Niwot’s Izzy Fay didn’t fall into the trap of complacency following her gold-medal performance at last year’s Class 4A state swim and dive meet. She built on it.

The California State University, Bakersfield commit broke her school record and won her second straight state title this winter, repeating as the Longmont Times-Call swimmer and diver of the year.

“I wanted to beat myself from last year,” Fay said. “I wanted to dive better and get a better score. And I just wanted to have fun.”

Check, check — and check.

The 17-year-old set her school’s all-time mark with an 11-dive score of 543.60 at the Granite Peaks League championship earlier this month. Then a week later, she put up the highest state score among all classifications for a second straight year at Veterans Memorial Aquatic Center, finishing with a score of 529.50.

It trumped both 4A runner-up Reagan Annable (525.35) of Windsor and 5A winner Sydney Ovesen (527.10) of Fossil Ridge.

“We knew how talented she was right off the bat when she came in as a freshman,” her diving coach Erin Lionberger reflected this week.

Lionberger went on to explain that while she and St. Vrain Valley School District head diving coach Shawn Gregg saw her star potential immediately, it was just a matter of when Fay would believe it herself.

“And once she found her footing and believed in herself the way Shawn and I believed in her,” Lionberger added, “you can see what happened.”

Fay’s background isn’t necessarily unique among the diving community. Like many who’ve become elite in the sport, she started as a gymnast before hitting the water.

Diving, of course, is easier on the joints, which is something that catered to Fay, who dealt with some injuries on the gymnastics mat.

But the transition wasn’t seamless. Fay admits that her passion for diving as a freshman is not what it is now. Her state title as a junior was an “eye-opener,” she said. That was the moment she began to envision a long future for herself in the sport.

“I had been doing it for fun, then I won,” she said. “And I was like, ‘OK, maybe I can get somewhere with this.’”

Fay joined the Fort Collins Dive Club in September, where she competed under Colorado State University diving coach Chris Bergere. Then a month later, she committed to CSU Bakersfield.

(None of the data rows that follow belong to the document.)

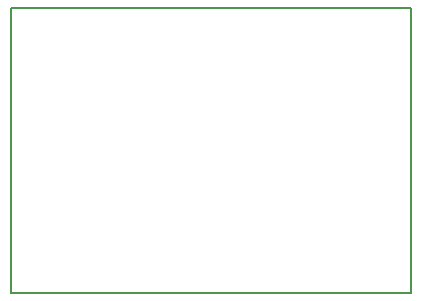
<source format=gm1>
G04 #@! TF.FileFunction,Profile,NP*
%FSLAX46Y46*%
G04 Gerber Fmt 4.6, Leading zero omitted, Abs format (unit mm)*
G04 Created by KiCad (PCBNEW 4.0.1-3.201512221401+6198~38~ubuntu15.10.1-stable) date Tue Jan  5 23:14:19 2016*
%MOMM*%
G01*
G04 APERTURE LIST*
%ADD10C,0.100000*%
%ADD11C,0.150000*%
G04 APERTURE END LIST*
D10*
D11*
X0Y0D02*
X0Y24130000D01*
X33909000Y0D02*
X0Y0D01*
X33909000Y24130000D02*
X33909000Y0D01*
X0Y24130000D02*
X33909000Y24130000D01*
M02*

</source>
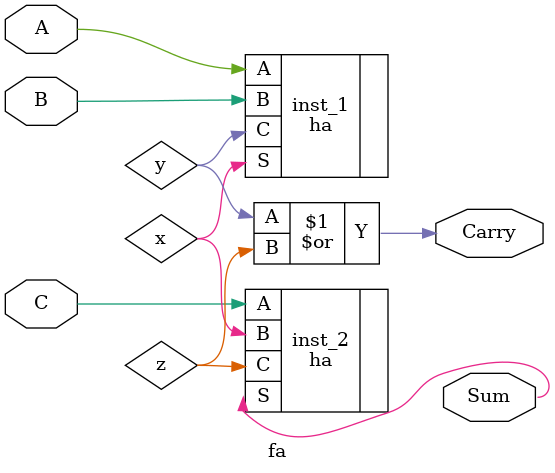
<source format=v>
module fa(A,B,C,Sum,Carry);
input A,B,C;
wire x,y,z;
output Sum,Carry;


ha inst_1(.A(A),.B(B),.S(x),.C(y));
ha inst_2(.A(C),.B(x),.S(Sum),.C(z));
assign Carry= y|z;

endmodule



</source>
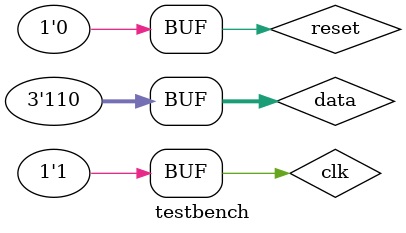
<source format=v>
module testbench;
  
  // Parameters
  parameter CLK_PERIOD = 10;
  
  // Inputs
  reg clk;
  reg reset;
  reg [2:0] data;
  
  // Outputs
  wire sequence_found;
  
  // Instantiate the sequence detector module
  sequence_detector dut (
    .clk(clk),
    .rst_n(reset),
    .data(data),
    .seq_found(sequence_found)
  );
  
  // Clock generation
  always begin
    clk = 0;
    #(CLK_PERIOD/2);
    clk = 1;
    #(CLK_PERIOD/2);
  end
  
  // Reset generation
  initial begin
    reset = 1;
    #CLK_PERIOD;
    reset = 0;
  end
  
  // Test cases
  initial begin
    // Test case 1: Minimum input values
    data = 3'b001;
    #(CLK_PERIOD*10);
    if (sequence_found)
      $display("Test case 1: Passed");
    else
      $display("Test case 1: Failed");
    
    // Test case 2: Maximum input values
    data = 3'b101;
    #(CLK_PERIOD*10);
    if (sequence_found)
      $display("Test case 2: Passed");
    else
      $display("Test case 2: Failed");
    
    // Test case 3: Sequence not present
    data = 3'b111;
    #(CLK_PERIOD*10);
    if (!sequence_found)
      $display("Test case 3: Passed");
    else
      $display("Test case 3: Failed");
    
    // Test case 4: Overlapping sequences
    data = 3'b001;
    #(CLK_PERIOD*10);
    if (!sequence_found)
      $display("Test case 4: Passed");
    else
      $display("Test case 4: Failed");
    
    data = 3'b101;
    #(CLK_PERIOD*10);
    if (sequence_found)
      $display("Test case 4: Passed");
    else
      $display("Test case 4: Failed");
    
    // Test case 5: Multiple sequences in a row
    data = 3'b001;
    #(CLK_PERIOD*10);
    if (sequence_found)
      $display("Test case 5: Passed");
    else
      $display("Test case 5: Failed");
    
    data = 3'b101;
    #(CLK_PERIOD*10);
    if (sequence_found)
      $display("Test case 5: Passed");
    else
      $display("Test case 5: Failed");
    
    data = 3'b110;
    #(CLK_PERIOD*10);
    if (sequence_found)
      $display("Test case 5: Passed");
    else
      $display("Test case 5: Failed");
  end
  
  // Dump waveform for GTKWave
  initial begin
    $dumpfile("WaveOutput.vcd");
    $dumpvars(0, testbench);
  end
  
endmodule

</source>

To end her high school career, she won the St. Vrain All-District meet, her league championship and the 4A state crown in a span of three weeks. At state, she helped introduce three new Niwot divers to the sport’s biggest platform. All four of them — Fay (first), Genevieve Saunders (ninth), Thalia Milam (10th) and Sienna Wood (12th) — finished in the top 12.

“Izzy is such a great person. So kind and cool, and she’s such a great leader for the other divers in our program at St. Vrain,” Lionberger said. “She’s been a huge role model, and not only in the pool. We’re really going to miss her in that role.”